Celui qui ressemblait à un bandit de grands chemins, qui élevait des poules et des bestioles, qui roulait à toute berzingue un peu partout en France, ledit Dado est un prodigieux artiste. De grandes plumes à courage ont osé écrire sur lui, d’Alain Bosquet à Claude Louis-Combet, de Gilles Deleuze à Bernard Noël, de Jean-Marc Rouillan à Harry Bellet. Et la liste de ses amis sidère, de Pierre Bettencourt à Roland Cat, de Joyce Mansour à Michel Leiris.

Dado, envoûteur de profondeurs psychiques et sauvage raffiné, n’est pas un cadeau pour les regards assis. Il est un monstre à démonstrations suffocantes, insidieuses et délicieuses, à formes dures surgies de tous les non-dits du mental. 

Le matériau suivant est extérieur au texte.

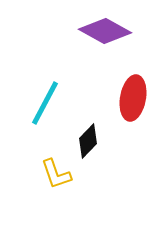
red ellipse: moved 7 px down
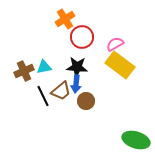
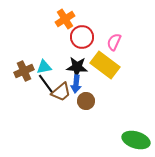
pink semicircle: moved 1 px left, 2 px up; rotated 36 degrees counterclockwise
yellow rectangle: moved 15 px left
brown trapezoid: moved 1 px down
black line: moved 3 px right, 12 px up; rotated 10 degrees counterclockwise
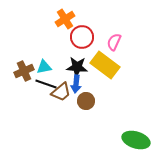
black line: rotated 35 degrees counterclockwise
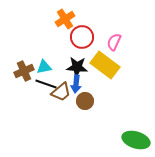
brown circle: moved 1 px left
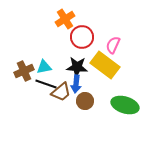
pink semicircle: moved 1 px left, 3 px down
green ellipse: moved 11 px left, 35 px up
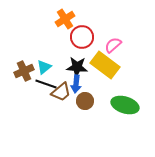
pink semicircle: rotated 24 degrees clockwise
cyan triangle: rotated 28 degrees counterclockwise
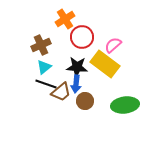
yellow rectangle: moved 1 px up
brown cross: moved 17 px right, 26 px up
green ellipse: rotated 24 degrees counterclockwise
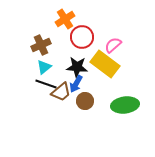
blue arrow: rotated 24 degrees clockwise
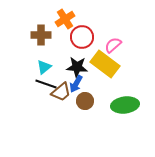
brown cross: moved 10 px up; rotated 24 degrees clockwise
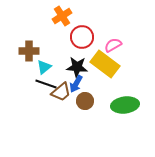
orange cross: moved 3 px left, 3 px up
brown cross: moved 12 px left, 16 px down
pink semicircle: rotated 12 degrees clockwise
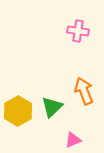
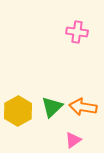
pink cross: moved 1 px left, 1 px down
orange arrow: moved 1 px left, 16 px down; rotated 60 degrees counterclockwise
pink triangle: rotated 12 degrees counterclockwise
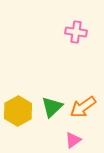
pink cross: moved 1 px left
orange arrow: rotated 44 degrees counterclockwise
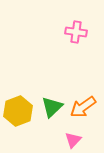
yellow hexagon: rotated 8 degrees clockwise
pink triangle: rotated 12 degrees counterclockwise
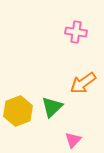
orange arrow: moved 24 px up
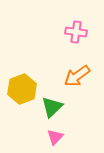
orange arrow: moved 6 px left, 7 px up
yellow hexagon: moved 4 px right, 22 px up
pink triangle: moved 18 px left, 3 px up
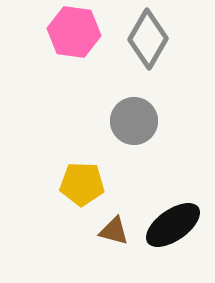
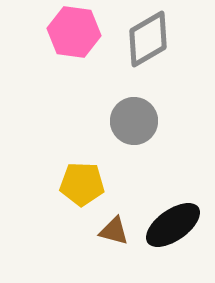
gray diamond: rotated 30 degrees clockwise
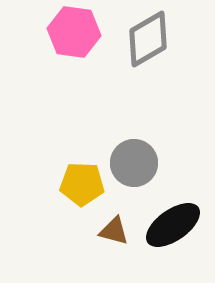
gray circle: moved 42 px down
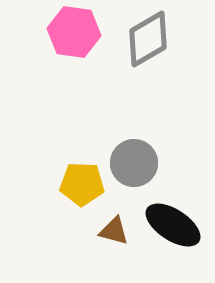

Sans titre – 1972 – Gravure rehaussée – 55×75 cm

Tous les fantasmes d’étranges naissances sont assemblés par l’affolante peinture d’un géant de la création. Terrible et formidable engeance qui aurait avalé toutes les normes complaisantes. Son art sans vaccin esthétisant est contagieux comme un charme à prodiges. Le sain et le malsain vont de pair pour une santé d’outre-nature qui secouerait la belle peinture par ses bas-fonds, sinon par ses fondements.

Dado est un maître des brûlures visuelles, cependant qu’en chaque œuvre, une indicible douceur fait remède immense.